Overall the implementation of the energy reforms allows private investment and competition in the activities of hydrocarbon exploration and production, transportation and industrial transformation among others. The reforms will provide Mexico the opportunity to boost oil and gas production and, with it, economic output, which will have a number of positive effects throughout the rest of the economy. It will enable more financial resources and technologies to exploit the country’s vast energy resources without incurring debt or putting public finances at risk.
Latin America has seen stronger capital inflows as the lower-for-longer interest rate environment sets in and as developed market risks (such as Brexit or the potential for a Trump presidency) continue to remain prevalent. Has this changed the tone or dialogue Pemex has with both local and international investors or the terms of deals?

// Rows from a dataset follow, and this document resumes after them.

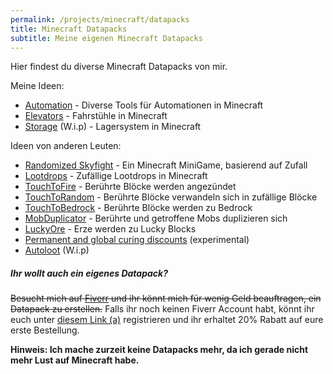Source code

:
 ```yaml
---
permalink: /projects/minecraft/datapacks
title: Minecraft Datapacks
subtitle: Meine eigenen Minecraft Datapacks
---
```


Hier findest du diverse Minecraft Datapacks von mir.

Meine Ideen:

- [Automation](https://github.com/rafaelurben/mc-automation) - Diverse Tools für Automationen in Minecraft
- [Elevators](https://github.com/rafaelurben/mc-elevators) - Fahrstühle in Minecraft
- [Storage](https://github.com/rafaelurben/mc-storage) (W.i.p) - Lagersystem in Minecraft

Ideen von anderen Leuten:

- [Randomized Skyfight](https://github.com/rafaelurben/mc-randomizedskyfight) - Ein Minecraft MiniGame, basierend auf Zufall
- [Lootdrops](https://github.com/rafaelurben/mc-lootdrops) - Zufällige Lootdrops in Minecraft
- [TouchToFire](https://github.com/rafaelurben/mc-touchtofire) - Berührte Blöcke werden angezündet
- [TouchToRandom](https://github.com/rafaelurben/mc-touchtorandom) - Berührte Blöcke verwandeln sich in zufällige Blöcke
- [TouchToBedrock](https://github.com/rafaelurben/mc-touchtobedrock) - Berührte Blöcke werden zu Bedrock
- [MobDuplicator](https://github.com/rafaelurben/mc-mobduplicator) - Berührte und getroffene Mobs duplizieren sich
- [LuckyOre](https://github.com/rafaelurben/mc-luckyore) - Erze werden zu Lucky Blocks
- [Permanent and global curing discounts](https://github.com/rafaelurben/mc-permanentcuringdiscount) (experimental)
- [Autoloot](https://github.com/rafaelurben/mc-autoloot) (W.i.p)

##### Ihr wollt auch ein eigenes Datapack?

~~Besucht mich auf [Fiverr](https://www.fiverr.com/rafaelurben/make-you-a-minecraft-datapack) und ihr könnt mich für wenig Geld beauftragen, ein Datapack zu erstellen.~~ Falls ihr noch keinen Fiverr Account habt, könnt ihr euch unter [diesem Link (a)](http://www.fiverr.com/s2/badfda4d0a) registrieren und ihr erhaltet 20% Rabatt auf eure erste Bestellung.

**Hinweis: Ich mache zurzeit keine Datapacks mehr, da ich gerade nicht mehr Lust auf Minecraft habe.**
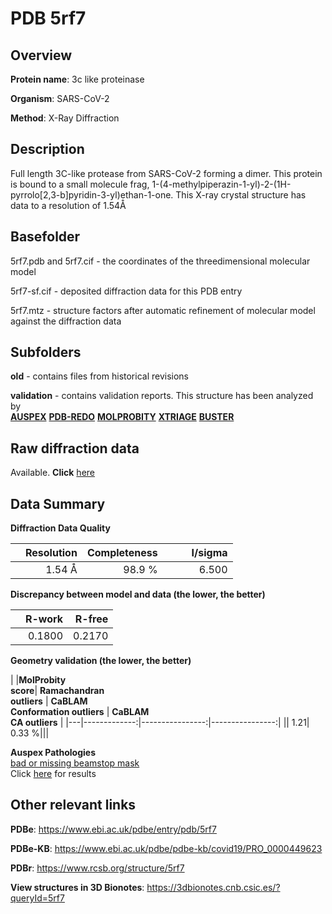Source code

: # PDB 5rf7

## Overview

**Protein name**: 3c like proteinase

**Organism**: SARS-CoV-2

**Method**: X-Ray Diffraction

## Description

Full length 3C-like protease from SARS-CoV-2 forming a dimer. This protein is bound to a small molecule frag, 1-(4-methylpiperazin-1-yl)-2-(1H-pyrrolo[2,3-b]pyridin-3-yl)ethan-1-one. This X-ray crystal structure has data to a resolution of 1.54Å

## Basefolder

5rf7.pdb and 5rf7.cif - the coordinates of the threedimensional molecular model

5rf7-sf.cif - deposited diffraction data for this PDB entry

5rf7.mtz - structure factors after automatic refinement of molecular model against the diffraction data

## Subfolders



**old** - contains files from historical revisions

**validation** - contains validation reports. This structure has been analyzed by <br>[**AUSPEX**](https://github.com/thorn-lab/coronavirus_structural_task_force/tree/master/pdb/3c_like_proteinase/SARS-CoV-2/5rf7/validation/auspex) [**PDB-REDO**](https://github.com/thorn-lab/coronavirus_structural_task_force/tree/master/pdb/3c_like_proteinase/SARS-CoV-2/5rf7/validation/pdb-redo) [**MOLPROBITY**](https://github.com/thorn-lab/coronavirus_structural_task_force/tree/master/pdb/3c_like_proteinase/SARS-CoV-2/5rf7/validation/molprobity) [**XTRIAGE**](https://github.com/thorn-lab/coronavirus_structural_task_force/blob/master/pdb/3c_like_proteinase/SARS-CoV-2/5rf7/validation/Xtriage_output.log) [**BUSTER**](https://www.globalphasing.com/buster/wiki/index.cgi?Covid19Pdb5RF7)  



## Raw diffraction data

Available. **Click** [here](https://zenodo.org/record/3731246) 

## Data Summary
**Diffraction Data Quality**

|   | Resolution | Completeness| I/sigma |
|---|-------------:|----------------:|--------------:|
|   |1.54 Å|98.9  %|<img width=50/>6.500|

**Discrepancy between model and data (the lower, the better)**

|   | **R-work**| **R-free**   
|---|-------------:|----------------:|           
||  0.1800|  0.2170|

**Geometry validation (the lower, the better)**

|   |**MolProbity<br>score**| **Ramachandran<br>outliers** | **CaBLAM<br>Conformation outliers** | **CaBLAM<br>CA outliers** |
|---|-------------:|----------------:|----------------:|
||  1.21|  0.33 %|||

**Auspex Pathologies**<br> [bad or missing beamstop mask](https://www.auspex.de/pathol/#2)<br>Click [here](https://github.com/thorn-lab/coronavirus_structural_task_force/blob/master/pdb/3c_like_proteinase/SARS-CoV-2/5rf7/validation/auspex/5rf7_auspex_comments.txt)  for results

 



## Other relevant links 
**PDBe**:  https://www.ebi.ac.uk/pdbe/entry/pdb/5rf7

**PDBe-KB**: https://www.ebi.ac.uk/pdbe/pdbe-kb/covid19/PRO_0000449623 
 
**PDBr**: https://www.rcsb.org/structure/5rf7 

**View structures in 3D Bionotes**: https://3dbionotes.cnb.csic.es/?queryId=5rf7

We have been assessing market conditions, and the impact of some global factors carry greater weight than others. International markets are sensitive to economic decisions, as well political, electoral and geopolitical ones. It is very difficult to predict which factors will have a greater impact, and sometimes the markets do overreact.
Over time, we have been continually reinforcing our communication strategies and transparency to improve investors’ assessment on the company and increase their understanding of the Pemex’s assets and credit. Also, we have incorporated global trading services into our local-currency debt, in order to broaden the investor base for these transactions and improve market depth.
What is the single biggest piece of advice you would give to borrowers or issuers looking to come to the markets in Mexico given current market conditions?
Mexico has a positive future. The country has strong macroeconomic fundamentals which are attractive for investors. As for Pemex, important oil and gas potential lies within the activities of exploration and production, and important opportunities can also be found within the downstream and midstream businesses.
For borrowers, our recommendation would be to assess market conditions thoroughly and to listen to financial advisors in order to successfully weather volatility, while remaining open and transparent with current and potential investors to increase their awareness and knowledge of the company.